I was excited mostly because I saw this as a chance to come back to these people who previously knew me as downtrodden and in desperate need and show them that I'd managed to make it on my own. Part of it was selfish as I wanted to show them I was self-sufficient and doing great but part of it was also me wanting to show them that their help hadn't been given in vain, that I hadn't returned to New Orleans dejected.

My plan would've been carried out in great detail if, the day before the audition, my part-time boring job hadn't called me to tell me that I was fired. I won't go into the details of it mostly because I'm annoyed and don't care, but basically the circumstances are incredibly unfair and I have little but contempt and shock for the owner of the restaurant.

Be that as it may, I'm determined to go forward. I'm doing a pretty good job so far at being optimistic and happy, but that's mostly because I'm very likely going to make more on unemployment than I did actually working there.

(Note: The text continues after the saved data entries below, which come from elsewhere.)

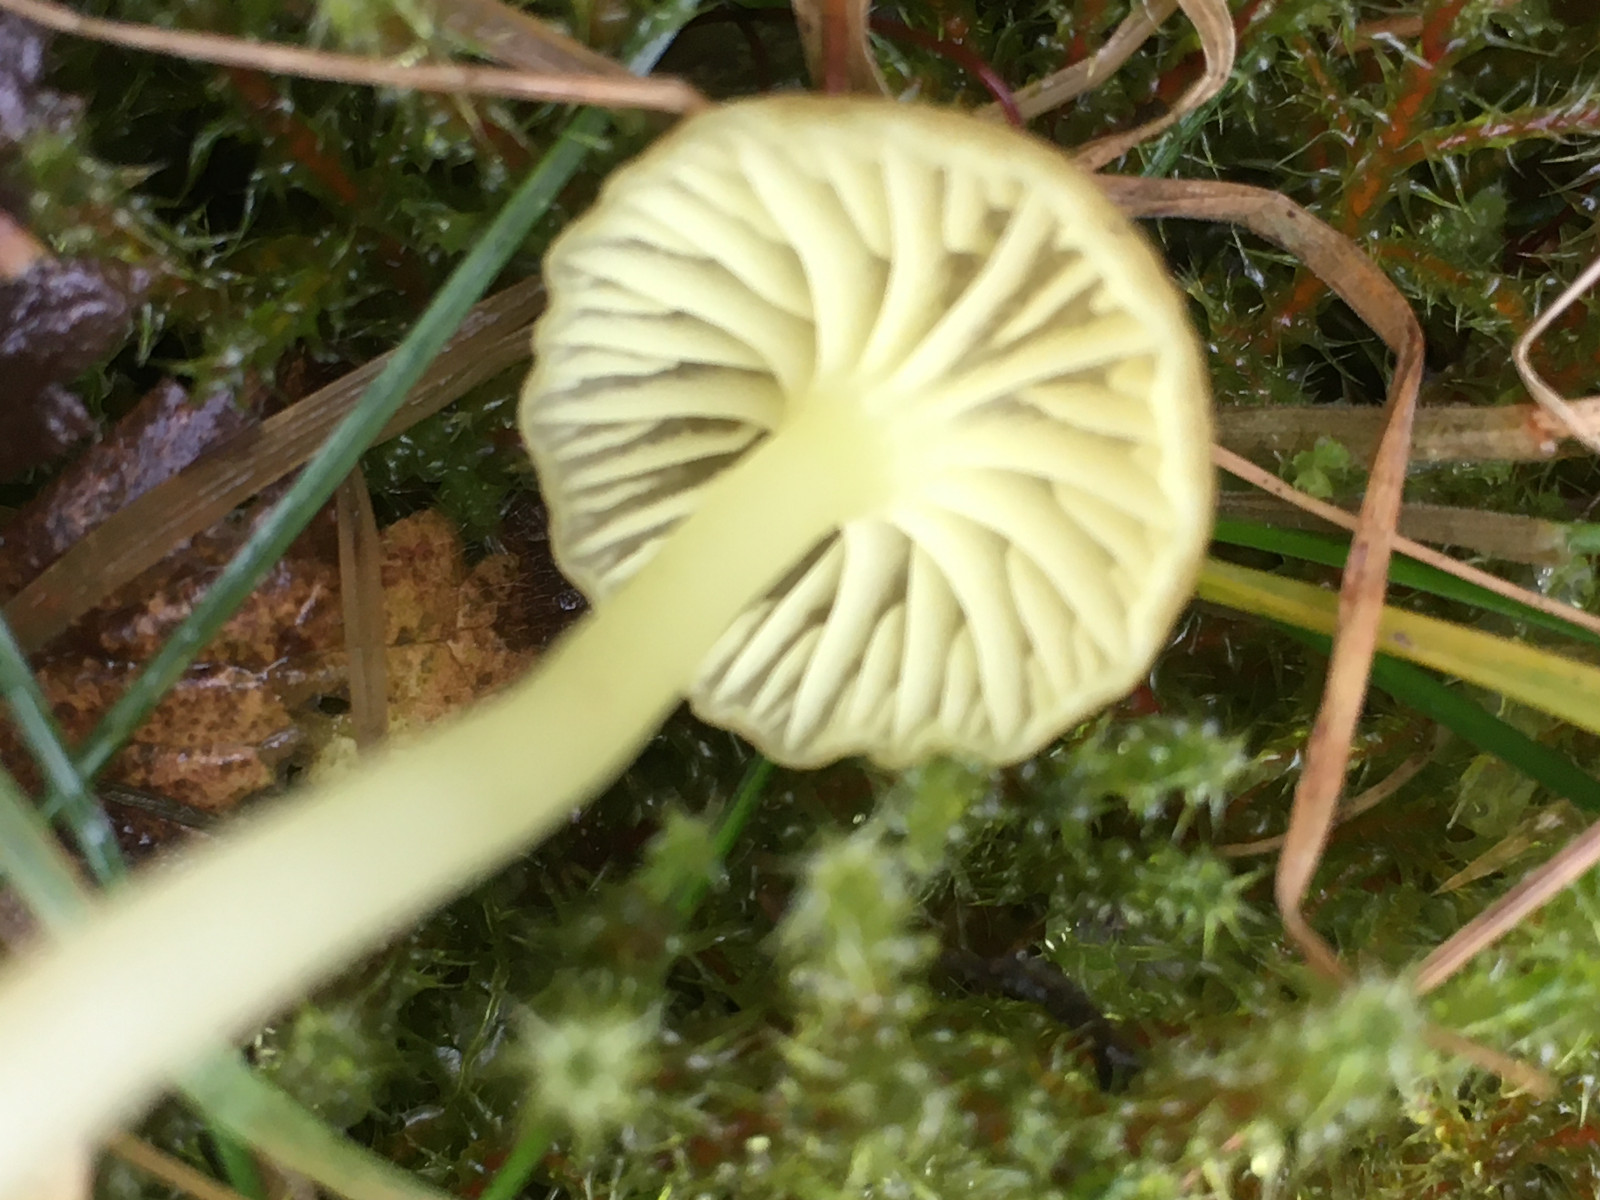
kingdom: Fungi
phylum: Basidiomycota
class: Agaricomycetes
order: Agaricales
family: Hygrophoraceae
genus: Chrysomphalina
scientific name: Chrysomphalina grossula
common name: stød-gyldenblad
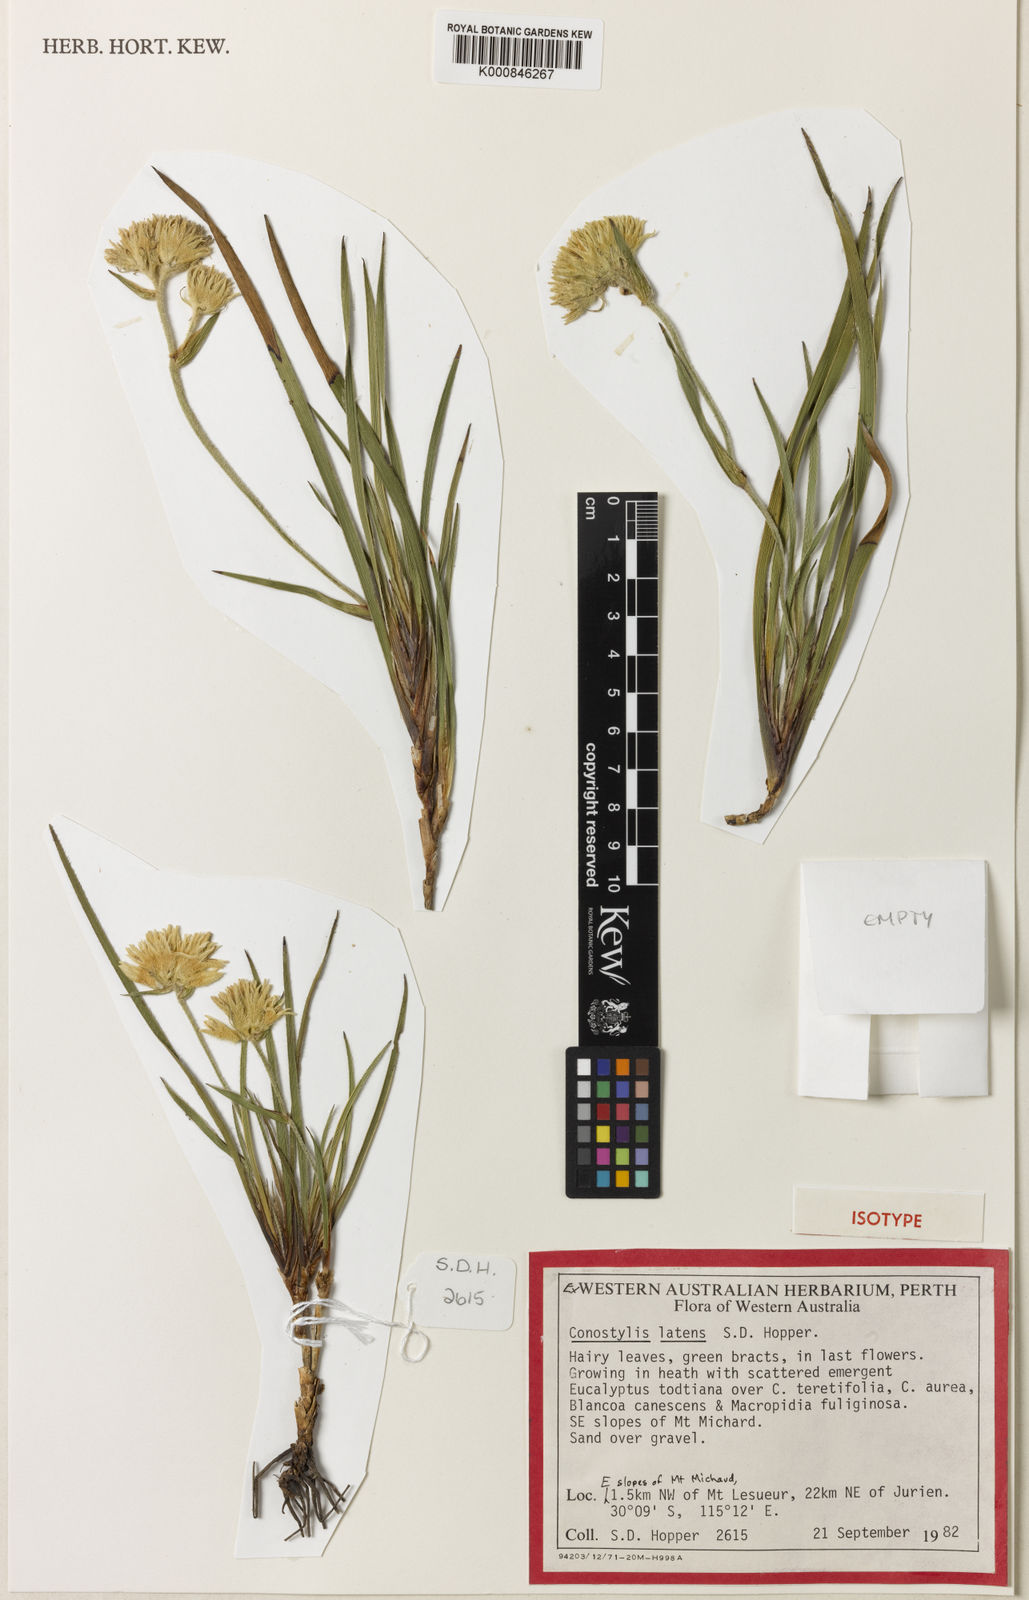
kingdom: Plantae
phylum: Tracheophyta
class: Liliopsida
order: Commelinales
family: Haemodoraceae
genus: Conostylis
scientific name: Conostylis latens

So, to the point of the first paragraph of this entry. I auditioned, I got in, the first rehearsal was Tuesday. On the long subway ride up to the church that was at once so familiar and scary, a song came on over my iPod that I hadn't listened to in forever: "Space Dog" from Tori Amos. Unrelentingly this brought me back to Slidell and a boy I once knew named Jeff Bateman, who I was quite incredibly infatuated with while Kent was in Canada. He was the first boy I actually asked out, the first one to turn me down (though this was because he'd just been dumped a few days before by someone he was dating) and over the years since I left him at 16 I've heard snatches about his whereabouts… he'd become a slut, he started doing drugs, you can assume the worst.

I haven't thought about him in forever but somehow that song brought him back, him, oddly, not Kent, because on his birthday I played "Space Dog" on the piano in the auditorium for him and embarrassed the shit out of him just like I said I would. It made me smile to think of how red his face was.

Sometimes I have missed the places I've left so violently, without an easy way back. I guess the connection between leaving Slidell the way I left it and leaving the choir the way I left it is that both times I was running away because I'd finished and decided to go forward to the next place.

But I went back to the choir and though the first rehearsal was terrifying it was also exhilarating and at the end of it, after we'd all gone across the street to the bar in our nightly ritual, someone asked me what it was like to be back after three years and I was able to say, "It was good. And I wouldn't have been able to stay in New York if it weren't for you people."

It wasn't much, especially in the face of what they did for me so generously and unquestioningly, but it was thanks. And it was weight off of my shoulders to finally stop running and turn around to say it.